Adapt Leadership Education to a Wide Range of Student Profiles

Understand that there are differences in the backgrounds, interests, and preferences of medical students. Because of this, leadership education needs to be customized to fit the various needs of medical students. The requirements and interests of students pursuing various medical specializations can be addressed by creating specialized tracks or elective courses in leadership.

Collaborate with Clinical Institutions

Collaboration between medical schools and clinical facilities is critical for offering hands-on, real-world leadership training. Leadership components should be included in clinical rotations and internships, allowing students to apply their knowledge in practical settings while also developing key leadership qualities.

Overcome Barriers in the Implementation of Leadership

Efforts should be made to overcome the challenges highlighted to implementing leadership in clinical training. This includes a lack of enthusiasm, insufficient training, and time constraints. Strategies for addressing these issues may include increasing the relevance and applicability of leadership training, improving training quality, and finding efficient ways to integrate leadership education into existing curricula.

Continuous Evaluation and Improvement

Incorporate feedback tools to continuously analyze and change the efficacy of leadership programs. Regular student assessments and comments can assist in identifying areas for development and ensuring that leadership training stays relevant and valuable to aspiring physicians.

Limitations

There are several limitations inherent to this study; the participants are a small select group, and the focus was on the medical schools that they were enrolled in. Our sample size of 519 may not represent the population for which the scale was intended, and our results may be subject to the influence of chance factors. Also, the study employed an observational cross- sectional study, which can only establish the relations between factors but not causalities. A convenience sampling technique was implemented, which might lack generalizability. Therefore, we highlight the need to conduct a more advanced type of sampling.

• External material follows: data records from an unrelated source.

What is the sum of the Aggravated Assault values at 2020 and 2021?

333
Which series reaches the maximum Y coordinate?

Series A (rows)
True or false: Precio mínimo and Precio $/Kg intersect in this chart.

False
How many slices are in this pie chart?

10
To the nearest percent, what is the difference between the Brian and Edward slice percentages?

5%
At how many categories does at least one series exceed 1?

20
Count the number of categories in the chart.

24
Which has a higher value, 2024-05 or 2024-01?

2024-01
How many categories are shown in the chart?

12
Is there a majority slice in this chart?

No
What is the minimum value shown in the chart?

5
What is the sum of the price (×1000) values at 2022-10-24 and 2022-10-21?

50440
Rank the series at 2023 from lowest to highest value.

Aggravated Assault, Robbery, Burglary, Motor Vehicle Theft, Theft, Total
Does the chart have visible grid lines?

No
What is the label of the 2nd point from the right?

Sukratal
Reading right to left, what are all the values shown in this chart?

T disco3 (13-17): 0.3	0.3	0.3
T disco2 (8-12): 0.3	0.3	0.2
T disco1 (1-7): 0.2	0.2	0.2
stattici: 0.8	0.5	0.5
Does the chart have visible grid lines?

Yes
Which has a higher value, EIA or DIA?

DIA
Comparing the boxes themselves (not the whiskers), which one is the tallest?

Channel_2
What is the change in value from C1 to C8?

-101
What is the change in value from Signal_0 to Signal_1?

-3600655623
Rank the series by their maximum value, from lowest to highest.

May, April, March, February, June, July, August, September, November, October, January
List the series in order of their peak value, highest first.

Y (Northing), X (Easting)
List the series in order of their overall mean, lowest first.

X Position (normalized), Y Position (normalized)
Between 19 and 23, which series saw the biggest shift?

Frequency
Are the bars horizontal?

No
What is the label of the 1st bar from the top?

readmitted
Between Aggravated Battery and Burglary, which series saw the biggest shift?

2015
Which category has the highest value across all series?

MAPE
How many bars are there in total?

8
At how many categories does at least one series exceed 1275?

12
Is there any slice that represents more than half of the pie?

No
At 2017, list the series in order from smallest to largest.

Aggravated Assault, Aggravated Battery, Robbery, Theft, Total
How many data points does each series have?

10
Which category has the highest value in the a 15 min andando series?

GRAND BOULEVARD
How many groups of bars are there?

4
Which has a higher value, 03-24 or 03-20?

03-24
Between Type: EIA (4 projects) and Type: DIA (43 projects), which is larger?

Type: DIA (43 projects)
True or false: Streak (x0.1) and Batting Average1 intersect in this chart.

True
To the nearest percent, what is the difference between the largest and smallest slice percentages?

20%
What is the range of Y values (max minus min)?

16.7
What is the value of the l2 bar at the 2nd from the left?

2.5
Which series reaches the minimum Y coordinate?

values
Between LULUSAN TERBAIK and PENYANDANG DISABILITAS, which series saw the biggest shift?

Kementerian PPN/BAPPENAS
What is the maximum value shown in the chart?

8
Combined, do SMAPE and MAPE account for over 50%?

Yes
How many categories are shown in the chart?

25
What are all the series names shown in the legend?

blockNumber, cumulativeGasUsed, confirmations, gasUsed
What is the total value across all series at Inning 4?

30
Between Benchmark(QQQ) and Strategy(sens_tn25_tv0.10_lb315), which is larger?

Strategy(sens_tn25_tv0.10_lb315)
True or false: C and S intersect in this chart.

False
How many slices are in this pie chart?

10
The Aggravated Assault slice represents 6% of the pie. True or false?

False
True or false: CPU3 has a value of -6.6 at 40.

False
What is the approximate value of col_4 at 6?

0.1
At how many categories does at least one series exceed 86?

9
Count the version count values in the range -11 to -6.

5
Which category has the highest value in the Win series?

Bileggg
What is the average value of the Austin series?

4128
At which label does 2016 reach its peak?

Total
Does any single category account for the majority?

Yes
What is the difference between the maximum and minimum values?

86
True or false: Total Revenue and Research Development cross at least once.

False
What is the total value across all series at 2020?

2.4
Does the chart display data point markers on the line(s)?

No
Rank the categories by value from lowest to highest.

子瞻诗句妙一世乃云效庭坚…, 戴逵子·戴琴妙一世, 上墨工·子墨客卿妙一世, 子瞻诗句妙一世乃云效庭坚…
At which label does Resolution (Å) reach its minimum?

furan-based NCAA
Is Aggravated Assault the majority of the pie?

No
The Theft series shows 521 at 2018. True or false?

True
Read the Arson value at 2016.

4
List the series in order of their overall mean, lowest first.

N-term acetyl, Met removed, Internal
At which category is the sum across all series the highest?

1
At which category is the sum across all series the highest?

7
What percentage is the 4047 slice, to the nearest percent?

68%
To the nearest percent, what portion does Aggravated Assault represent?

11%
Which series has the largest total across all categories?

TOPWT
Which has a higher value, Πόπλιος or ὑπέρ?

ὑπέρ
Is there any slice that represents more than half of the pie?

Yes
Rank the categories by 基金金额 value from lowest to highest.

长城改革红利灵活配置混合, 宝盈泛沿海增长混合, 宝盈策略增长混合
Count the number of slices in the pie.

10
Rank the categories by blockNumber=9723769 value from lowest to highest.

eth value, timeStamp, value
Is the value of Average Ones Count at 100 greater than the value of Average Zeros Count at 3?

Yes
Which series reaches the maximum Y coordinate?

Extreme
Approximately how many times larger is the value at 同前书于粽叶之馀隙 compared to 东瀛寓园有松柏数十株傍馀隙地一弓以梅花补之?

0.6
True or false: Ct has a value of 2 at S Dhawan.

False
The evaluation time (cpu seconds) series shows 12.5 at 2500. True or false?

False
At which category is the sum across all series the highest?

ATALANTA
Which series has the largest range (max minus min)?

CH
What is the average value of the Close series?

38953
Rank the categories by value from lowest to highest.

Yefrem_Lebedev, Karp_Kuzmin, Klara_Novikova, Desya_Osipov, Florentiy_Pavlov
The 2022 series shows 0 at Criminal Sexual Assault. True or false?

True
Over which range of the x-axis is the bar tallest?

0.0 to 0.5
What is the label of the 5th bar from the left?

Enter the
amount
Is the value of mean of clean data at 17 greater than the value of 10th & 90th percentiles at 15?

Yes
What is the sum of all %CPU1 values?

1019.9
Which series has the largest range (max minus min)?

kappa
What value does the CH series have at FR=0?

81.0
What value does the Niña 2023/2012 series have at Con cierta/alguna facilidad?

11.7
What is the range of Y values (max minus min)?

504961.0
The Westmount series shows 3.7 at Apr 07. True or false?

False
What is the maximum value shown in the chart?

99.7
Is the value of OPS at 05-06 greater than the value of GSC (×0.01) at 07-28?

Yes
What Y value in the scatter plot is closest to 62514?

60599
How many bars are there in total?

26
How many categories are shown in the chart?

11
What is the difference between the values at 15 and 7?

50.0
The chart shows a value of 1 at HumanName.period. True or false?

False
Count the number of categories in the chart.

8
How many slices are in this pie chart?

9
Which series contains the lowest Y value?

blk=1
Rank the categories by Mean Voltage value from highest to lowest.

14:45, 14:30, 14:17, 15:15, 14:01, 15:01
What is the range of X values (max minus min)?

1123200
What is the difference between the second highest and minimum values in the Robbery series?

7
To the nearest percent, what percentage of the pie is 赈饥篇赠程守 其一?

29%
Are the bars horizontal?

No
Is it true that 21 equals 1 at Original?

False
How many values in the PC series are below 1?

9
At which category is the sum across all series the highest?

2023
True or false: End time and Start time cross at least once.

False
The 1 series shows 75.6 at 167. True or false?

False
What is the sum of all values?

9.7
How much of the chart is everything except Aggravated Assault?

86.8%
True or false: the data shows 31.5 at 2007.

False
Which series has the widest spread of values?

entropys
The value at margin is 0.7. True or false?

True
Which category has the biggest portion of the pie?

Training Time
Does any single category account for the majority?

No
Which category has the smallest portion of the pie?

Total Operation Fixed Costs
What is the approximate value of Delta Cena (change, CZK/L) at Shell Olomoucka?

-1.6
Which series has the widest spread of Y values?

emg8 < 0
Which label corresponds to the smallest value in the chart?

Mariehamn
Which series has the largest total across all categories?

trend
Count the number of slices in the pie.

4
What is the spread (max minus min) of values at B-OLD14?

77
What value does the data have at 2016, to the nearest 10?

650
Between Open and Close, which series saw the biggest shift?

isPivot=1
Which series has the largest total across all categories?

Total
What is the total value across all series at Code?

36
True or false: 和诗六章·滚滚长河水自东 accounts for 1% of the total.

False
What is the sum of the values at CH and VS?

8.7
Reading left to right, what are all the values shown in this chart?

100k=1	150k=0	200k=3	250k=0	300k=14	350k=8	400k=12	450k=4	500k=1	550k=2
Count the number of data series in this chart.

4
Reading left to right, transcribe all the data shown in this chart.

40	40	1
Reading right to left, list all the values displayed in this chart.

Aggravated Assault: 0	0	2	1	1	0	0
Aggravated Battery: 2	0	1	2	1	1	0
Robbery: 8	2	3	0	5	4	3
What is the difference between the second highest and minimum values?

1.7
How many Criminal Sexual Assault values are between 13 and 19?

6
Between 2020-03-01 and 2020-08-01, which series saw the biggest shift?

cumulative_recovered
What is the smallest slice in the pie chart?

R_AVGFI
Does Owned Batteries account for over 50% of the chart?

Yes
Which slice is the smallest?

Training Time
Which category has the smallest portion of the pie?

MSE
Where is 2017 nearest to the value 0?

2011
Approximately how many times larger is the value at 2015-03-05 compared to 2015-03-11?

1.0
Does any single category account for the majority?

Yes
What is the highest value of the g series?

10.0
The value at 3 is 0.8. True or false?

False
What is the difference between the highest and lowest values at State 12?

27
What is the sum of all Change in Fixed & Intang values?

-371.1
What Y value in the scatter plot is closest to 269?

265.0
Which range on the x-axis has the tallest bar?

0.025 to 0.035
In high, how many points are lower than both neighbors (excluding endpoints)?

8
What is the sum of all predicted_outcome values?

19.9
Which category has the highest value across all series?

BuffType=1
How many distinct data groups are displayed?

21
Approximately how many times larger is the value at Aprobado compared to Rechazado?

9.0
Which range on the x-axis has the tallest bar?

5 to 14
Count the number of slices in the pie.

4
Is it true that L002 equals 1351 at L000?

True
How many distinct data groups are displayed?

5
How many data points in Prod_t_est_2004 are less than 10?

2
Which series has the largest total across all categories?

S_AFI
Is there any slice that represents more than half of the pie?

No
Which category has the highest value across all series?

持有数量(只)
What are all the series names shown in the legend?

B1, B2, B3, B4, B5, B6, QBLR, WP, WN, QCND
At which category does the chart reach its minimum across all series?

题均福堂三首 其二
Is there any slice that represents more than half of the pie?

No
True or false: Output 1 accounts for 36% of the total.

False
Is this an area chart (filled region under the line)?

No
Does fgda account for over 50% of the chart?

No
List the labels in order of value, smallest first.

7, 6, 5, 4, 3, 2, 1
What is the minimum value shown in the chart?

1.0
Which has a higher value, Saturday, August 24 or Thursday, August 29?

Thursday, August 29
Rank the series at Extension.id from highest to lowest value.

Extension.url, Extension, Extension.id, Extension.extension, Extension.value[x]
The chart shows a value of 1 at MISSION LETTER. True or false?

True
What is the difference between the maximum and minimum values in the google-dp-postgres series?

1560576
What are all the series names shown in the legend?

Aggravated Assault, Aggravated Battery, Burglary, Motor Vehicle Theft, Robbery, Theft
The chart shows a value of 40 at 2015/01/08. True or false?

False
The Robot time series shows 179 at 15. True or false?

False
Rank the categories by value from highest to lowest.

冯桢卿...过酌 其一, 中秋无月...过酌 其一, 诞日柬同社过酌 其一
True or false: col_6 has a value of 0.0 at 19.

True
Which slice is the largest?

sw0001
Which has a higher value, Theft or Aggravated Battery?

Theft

Additionally, considering that the study utilized online self-administered questionnaires to collect data, it was challenging to discover insights or observe the behavior of respondents in their natural settings.

Conclusion

Overall, this paper sheds light on various crucial aspects of medical leadership and education of medical students/interns. The findings revealed variations in perceptions, attitudes, and interests among the participants. These differences were linked to factors like their academic year, specialty preferences, and exposure to leadership training. Notably, their favored methods for leadership training were problem-based learning and residency training. However, the paper also highlights notable barriers to the implementation of leadership during clinical training. These hurdles were primarily related to a lack of interest, insufficient training, and constraints on time. Participants, in general, associated medical leadership with essential skills such as decision-making, communication, and empathy. A vital finding was the significant gap in leadership education within medical schools, with only a minority of participants reporting high satisfaction with their leadership education. This underscores the urgency of curriculum improvements.

Data Sharing Statement

If considered suitable, the data conveyed in this study are available upon request from the corresponding author.

Author Contributions

All authors made a significant contribution to the work reported, whether that is in the conception, study design, execution, acquisition of data, analysis and interpretation, or in all these areas; took part in drafting, revising or critically reviewing the article; gave final approval of the version to be published; have agreed on the journal to which the article has been submitted; and agree to be accountable for all aspects of the work.

Funding

The study is self-funded, and the authors covered funds.

Disclosure

The authors report that there is no conflicts of interest in this work.